The South Korean won dipped nearly 0.4%, poised for its third consecutive session of losses. It has fallen around 1.7% so far this week, compared to a 4.6% gain in the last two months of 2023.

The Indonesian rupiah and the Malaysian ringgit lost 0.2%, each. Both currencies have declined nearly 1% in the first week of 2024 after logging an over 3% gain in the last two months of 2023.

The dollar edged higher overnight after minutes of the Fed’s last meeting showed officials were convinced that inflation was coming under control and were concerned about the risks of the central bank’s “overly restrictive” monetary policy on the economy.

However, the minutes did not provide direct clues about when rate cuts might commence.

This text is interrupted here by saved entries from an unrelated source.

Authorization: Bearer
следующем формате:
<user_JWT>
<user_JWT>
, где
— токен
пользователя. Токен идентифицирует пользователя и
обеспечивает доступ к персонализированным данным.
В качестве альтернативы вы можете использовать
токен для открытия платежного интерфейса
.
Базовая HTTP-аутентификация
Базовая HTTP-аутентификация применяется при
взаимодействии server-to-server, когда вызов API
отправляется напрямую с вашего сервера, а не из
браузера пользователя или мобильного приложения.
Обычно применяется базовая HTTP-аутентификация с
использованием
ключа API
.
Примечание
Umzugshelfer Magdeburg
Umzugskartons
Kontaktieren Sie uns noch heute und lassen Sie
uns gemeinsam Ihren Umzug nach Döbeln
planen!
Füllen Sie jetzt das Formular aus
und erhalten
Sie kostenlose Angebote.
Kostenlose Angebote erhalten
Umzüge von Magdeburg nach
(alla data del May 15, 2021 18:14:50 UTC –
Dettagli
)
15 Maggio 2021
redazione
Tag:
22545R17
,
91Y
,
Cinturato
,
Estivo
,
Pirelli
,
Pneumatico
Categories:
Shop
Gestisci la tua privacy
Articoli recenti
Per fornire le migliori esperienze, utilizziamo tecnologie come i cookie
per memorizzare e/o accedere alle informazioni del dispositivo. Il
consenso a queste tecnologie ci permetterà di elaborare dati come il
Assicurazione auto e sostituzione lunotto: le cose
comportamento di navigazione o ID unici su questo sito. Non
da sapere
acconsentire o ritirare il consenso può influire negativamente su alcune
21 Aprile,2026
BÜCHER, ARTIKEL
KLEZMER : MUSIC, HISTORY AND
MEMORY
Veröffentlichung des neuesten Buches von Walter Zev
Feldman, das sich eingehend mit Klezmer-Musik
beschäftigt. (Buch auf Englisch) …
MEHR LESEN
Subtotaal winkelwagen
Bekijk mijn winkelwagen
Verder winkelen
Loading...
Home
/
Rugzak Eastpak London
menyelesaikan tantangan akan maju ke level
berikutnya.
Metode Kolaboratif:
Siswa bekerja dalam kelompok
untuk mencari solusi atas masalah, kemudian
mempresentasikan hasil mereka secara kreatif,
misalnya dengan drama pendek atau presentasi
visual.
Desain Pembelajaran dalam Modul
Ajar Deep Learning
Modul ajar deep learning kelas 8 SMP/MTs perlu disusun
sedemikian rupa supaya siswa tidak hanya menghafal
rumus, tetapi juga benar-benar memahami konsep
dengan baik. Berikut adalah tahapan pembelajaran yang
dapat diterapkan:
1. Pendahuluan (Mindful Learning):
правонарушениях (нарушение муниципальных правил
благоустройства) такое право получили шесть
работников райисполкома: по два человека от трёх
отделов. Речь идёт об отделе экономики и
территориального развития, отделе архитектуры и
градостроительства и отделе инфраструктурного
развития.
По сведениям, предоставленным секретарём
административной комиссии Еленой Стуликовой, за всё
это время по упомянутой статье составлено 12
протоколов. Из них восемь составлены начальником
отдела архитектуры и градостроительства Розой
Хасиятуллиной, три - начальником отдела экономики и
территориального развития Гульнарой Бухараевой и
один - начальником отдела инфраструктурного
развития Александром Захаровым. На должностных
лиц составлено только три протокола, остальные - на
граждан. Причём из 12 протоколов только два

“The minutes helped the market to shave off a few more basis points of Fed cuts priced for 2024 during the New Year session,” said Alvin Tan, head of Asia FX strategy at RBC Capital Markets.

“I expect USD/Asia (currencies) to be largely range-bound in H1 2024 before turning lower persistently in H2 2024 with the Fed cutting rates in earnest from mid-year,” Tan said.

Most Asian currencies pull back as rate cut rally dissipates

Investors now await inflation data from Thailand and Philippines, both due on Friday. Recent inflation prints in Asian economies have shown easing price trends giving the central banks in Asia some breathing room.

“With the FOMC flagging that rate cuts are on the horizon in 2024, Asian central banks will also be starting to plot out when monetary policy can be eased,” said Tim Waterer, chief market analyst at brokerage firm KCM Trade Global.

Regional stock markets were broadly mixed. Equities in Jakarta climbed 0.8% to touch their highest level since September 2022, while those in South Korea and Singapore fell 0.8% and 0.7%, respectively.

Stocks in Malaysia rose 0.6% to their highest level in nearly 11 months.

Stocks in Manila rose 1.1% to hit their highest level since early August 2023. The benchmark dropped 0.8% on Wednesday as trading was halted because of “technical issues” that stopped transactions for more than two hours.

The Philippine Stock Exchange, the bourse operator, said it was conducting an investigation with its third party system provider to identify the root cause.